- _Material for this exercise_

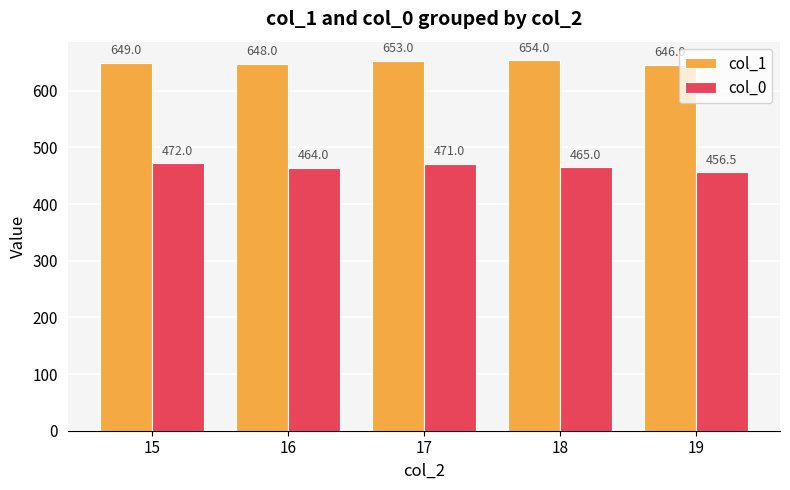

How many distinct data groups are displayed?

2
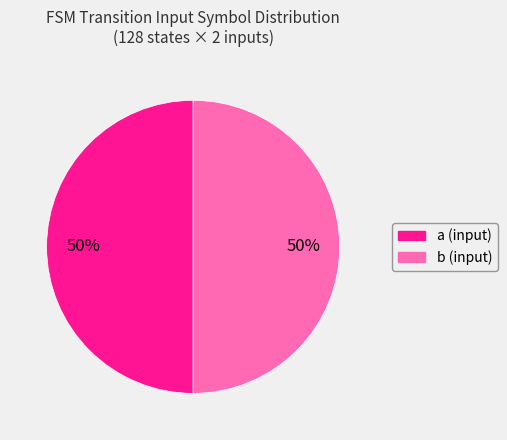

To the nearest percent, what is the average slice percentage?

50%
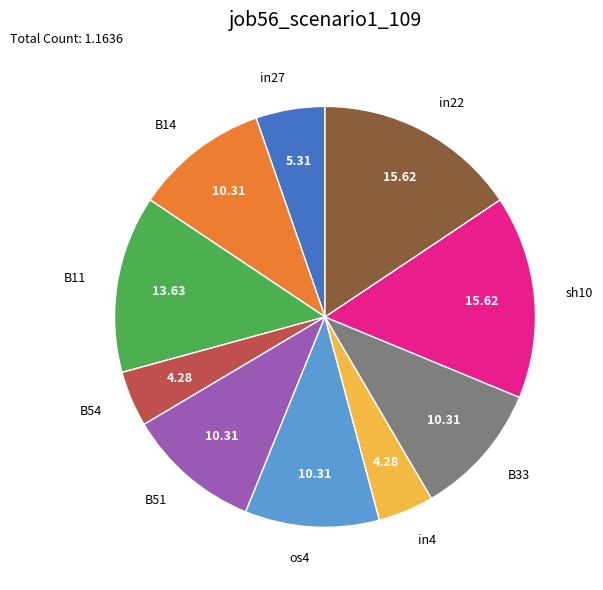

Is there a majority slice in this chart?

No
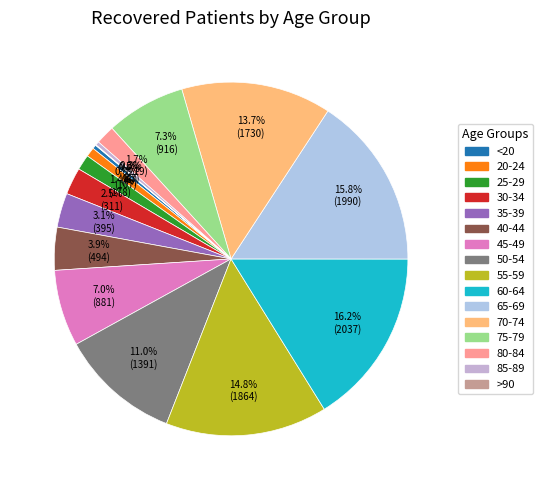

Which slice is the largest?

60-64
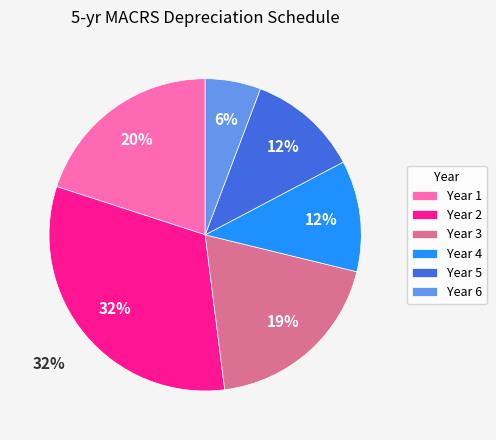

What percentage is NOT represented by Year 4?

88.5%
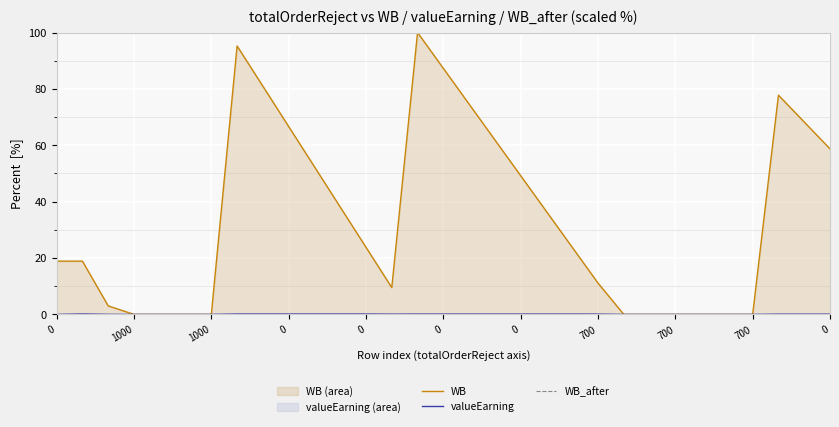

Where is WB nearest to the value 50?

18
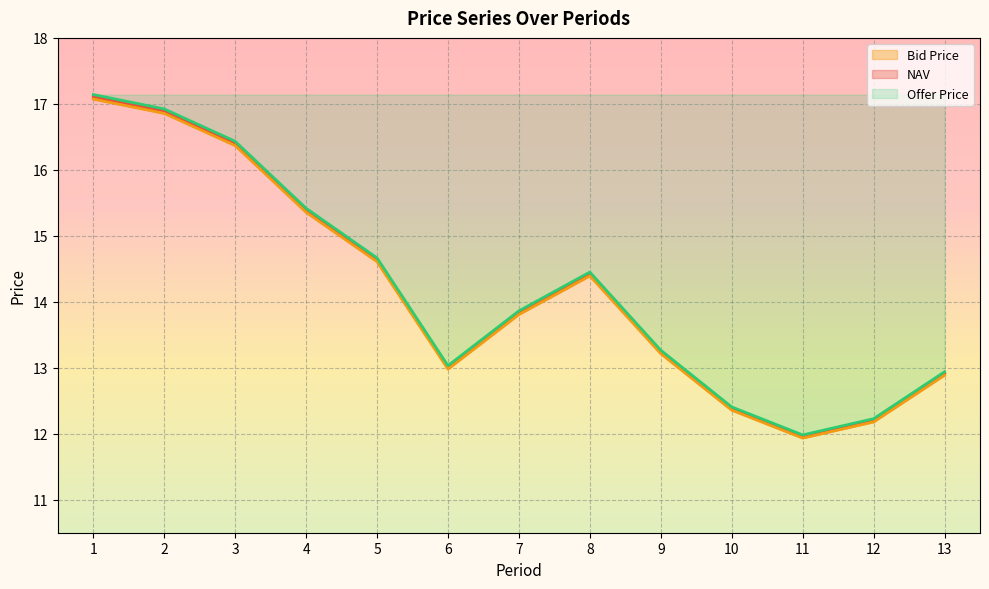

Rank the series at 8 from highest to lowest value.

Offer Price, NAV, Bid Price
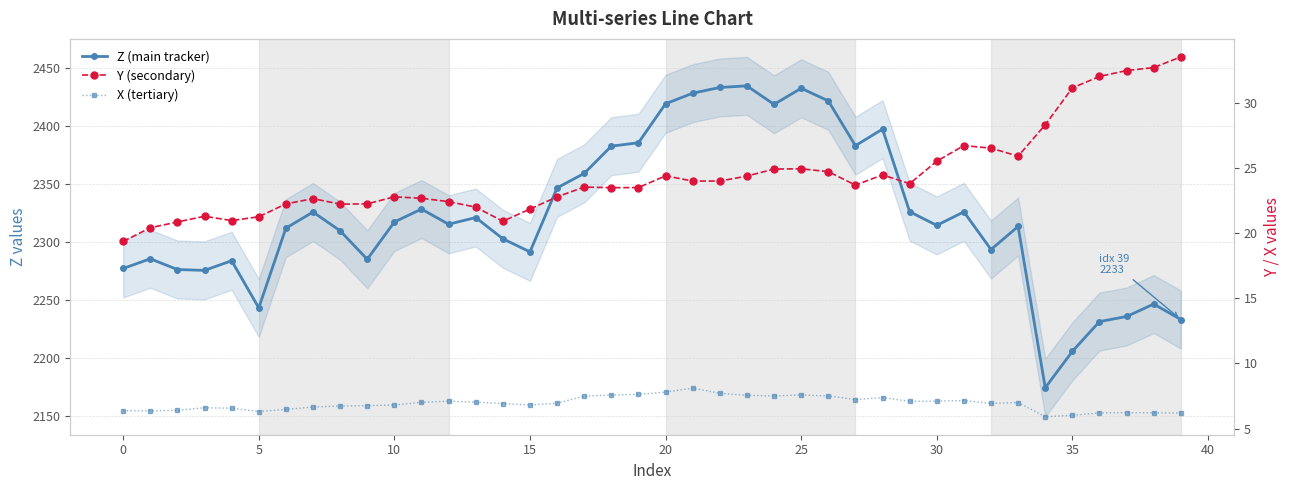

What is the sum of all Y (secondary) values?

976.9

---

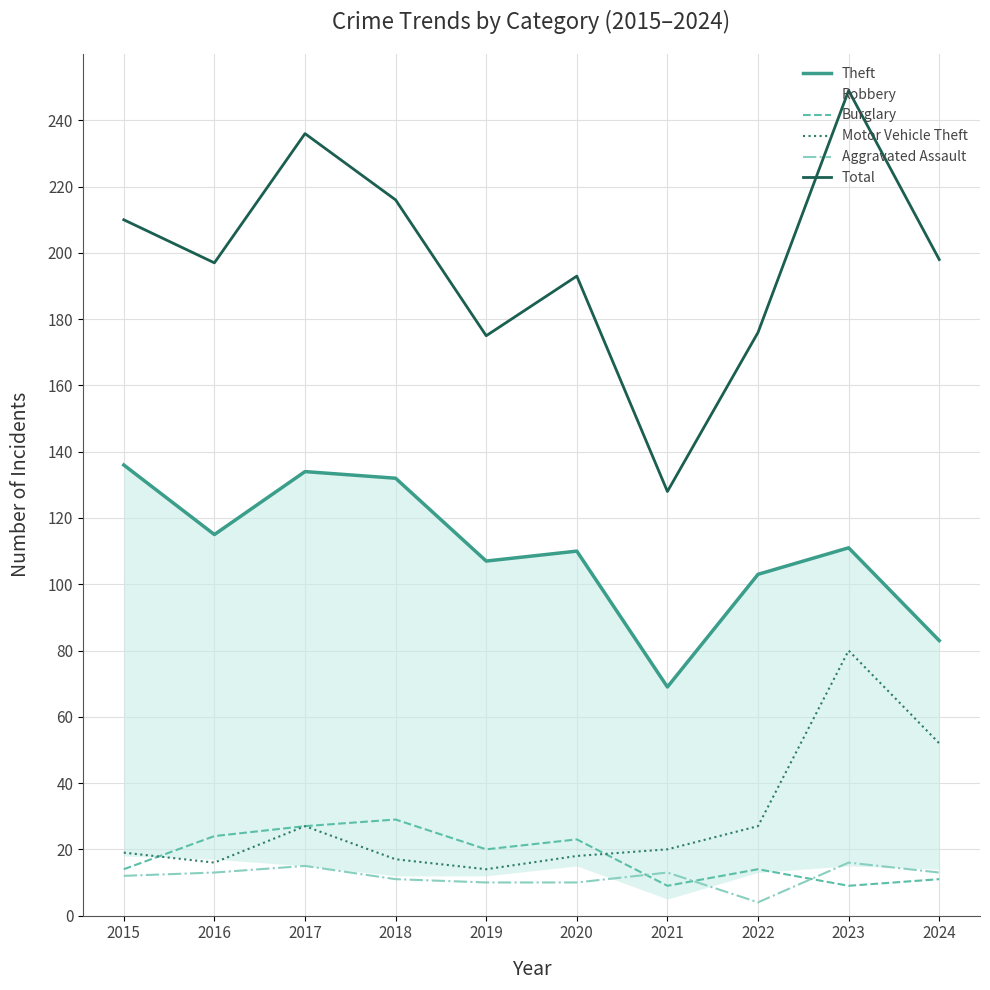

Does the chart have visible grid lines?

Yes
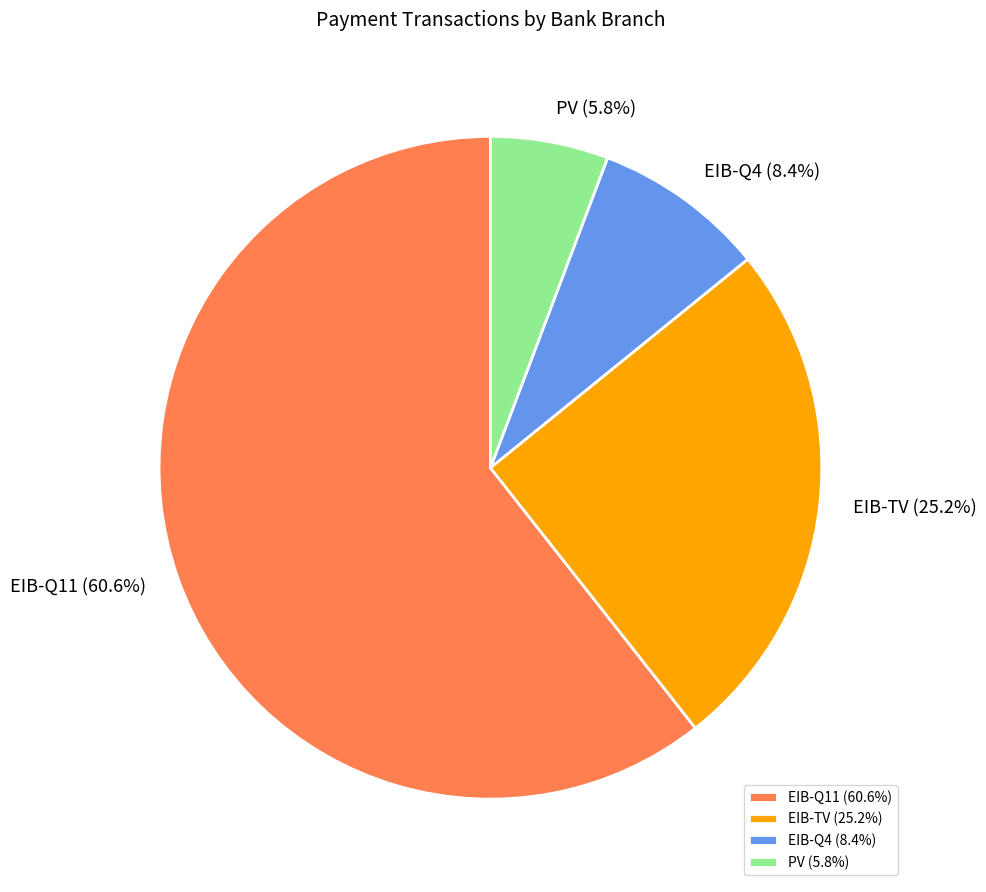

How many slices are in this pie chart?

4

==

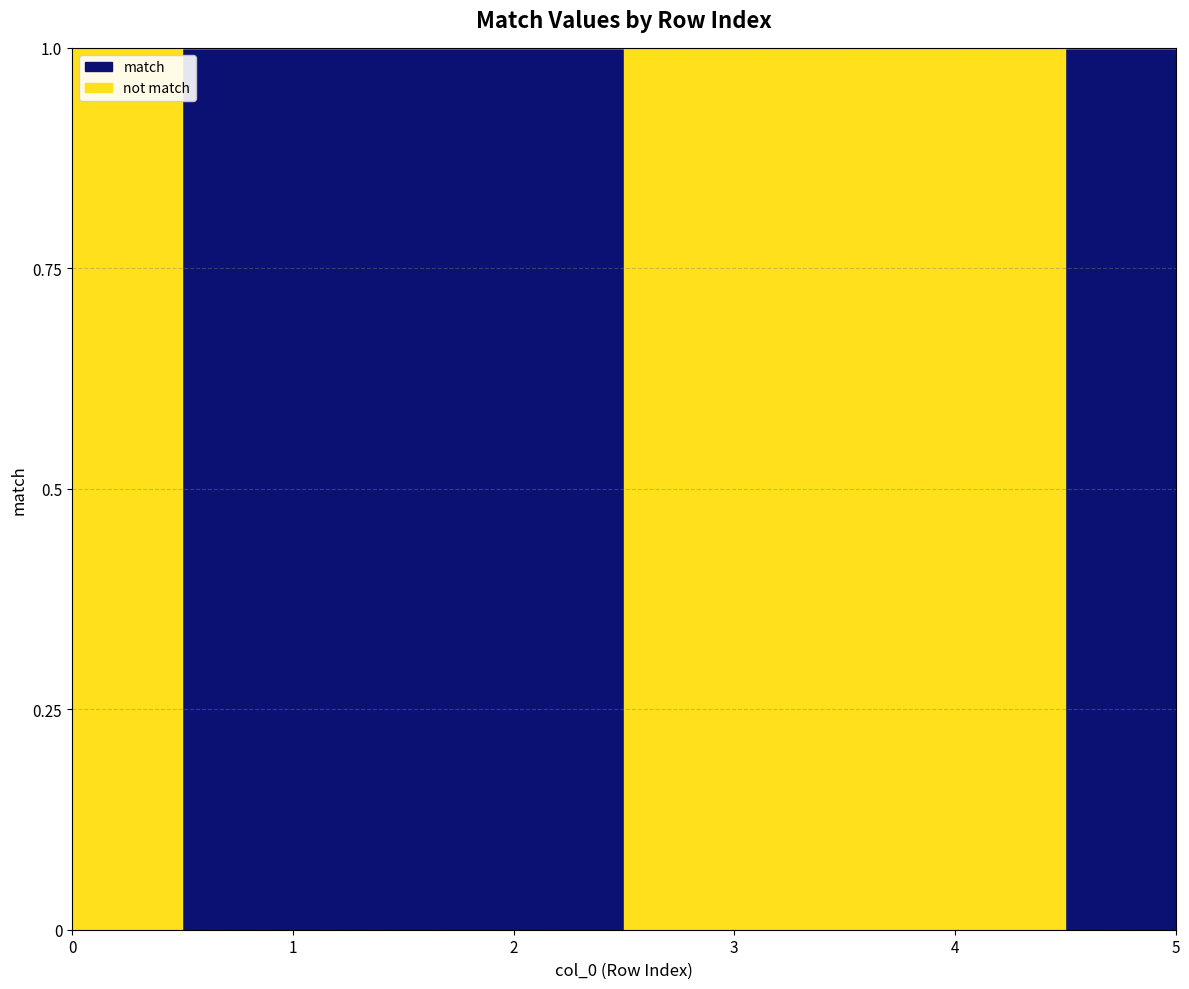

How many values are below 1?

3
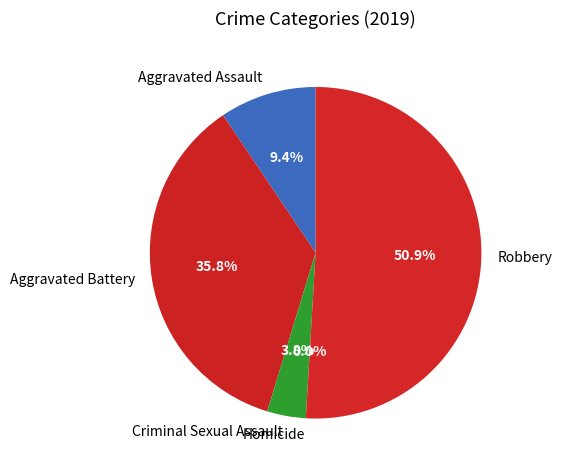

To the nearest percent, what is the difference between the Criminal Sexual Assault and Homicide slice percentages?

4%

- _Problem statement_
Which lines in the entries above contain the word "many"? Collect every one of them, counting only matches with the same capitalization.

- _Response for this exercise_
How many distinct data groups are displayed?
How many slices are in this pie chart?
How many values are below 1?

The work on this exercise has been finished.